Leptodactylus hylodes
- Conservation status: Data Deficient (IUCN 3.1)

Scientific classification
- Kingdom: Animalia
- Phylum: Chordata
- Class: Amphibia
- Order: Anura
- Family: Leptodactylidae
- Genus: Leptodactylus
- Species: L. hylodes
- Binomial name: Leptodactylus hylodes (Reinhardt & Lütken, 1862)

= Leptodactylus hylodes =

- Authority: (Reinhardt & Lütken, 1862)
- Conservation status: DD

Species of frog

Leptodactylus hylodes is a species of frog in the family Leptodactylidae. It was found at a single site: Sergipe, Brazil.

Scientists know little about its habits.

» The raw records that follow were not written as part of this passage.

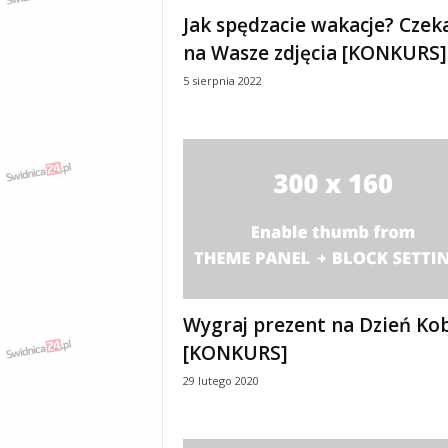
e
Jak spędzacie wakacje? Cze
n
na Wasze zdjęcia [KONKURS]
i
a
5 sierpnia 2022
,
i
n
f
o
r
m
a
c
j
e
Wygraj prezent na Dzień Kob
,
r
[KONKURS]
o
29 lutego 2020
z
r
y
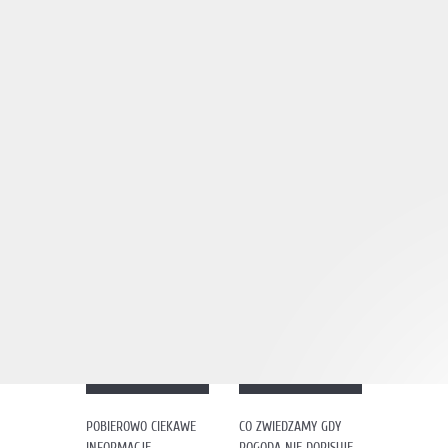
POBIEROWO CIEKAWE
CO ZWIEDZAMY GDY
INFORMACJE
POGODA NIE DOPISUJE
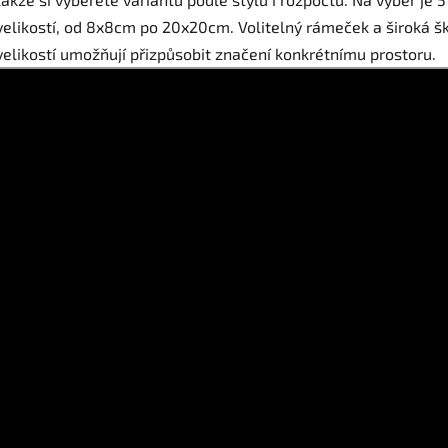
velikostí, od 8x8cm po 20x20cm. Volitelný rámeček a široká š
velikostí umožňují přizpůsobit značení konkrétnímu prostoru.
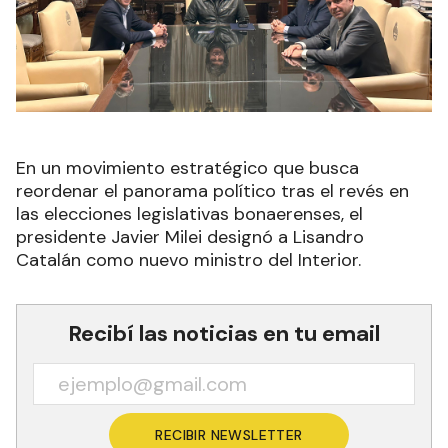
En un movimiento estratégico que busca
reordenar el panorama político tras el revés en
las elecciones legislativas bonaerenses, el
presidente Javier Milei designó a Lisandro
Catalán como nuevo ministro del Interior.
Recibí las noticias en tu email
RECIBIR NEWSLETTER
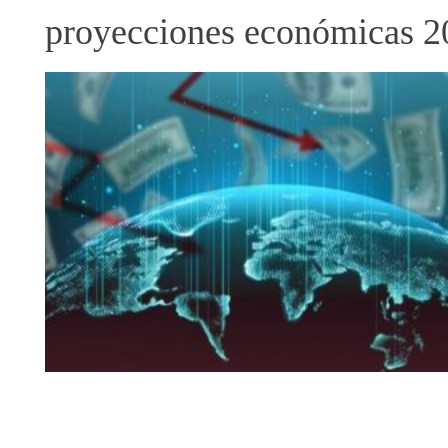
proyecciones económicas 2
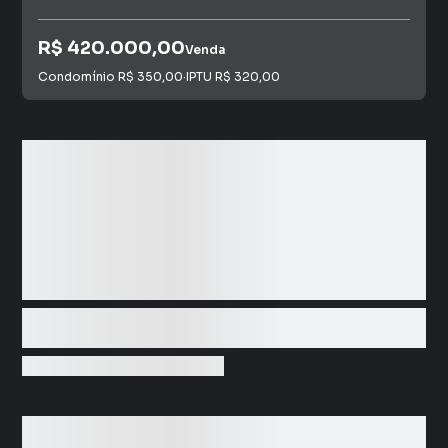
R$ 420.000,00
Venda
Condomínio
R$ 350,00
·
IPTU
R$ 320,00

It was found in an area with small forest fragments near urban areas, farms, and pastures. They suspect that, like its congeners, it lays eggs in foam nests and has some tolerance to human-altered habitats.

The species is unique within the genus Leptodactylus in that it has heterogeneous fingertips, with digits II and III bearing rounded, non-expanded tips, while digits IV and V have small ungrooved disks. Its specific epithet "hylodes" is derived from Greek, meaning "bushy." It has not been assigned to any of the four Leptodactylus species groups.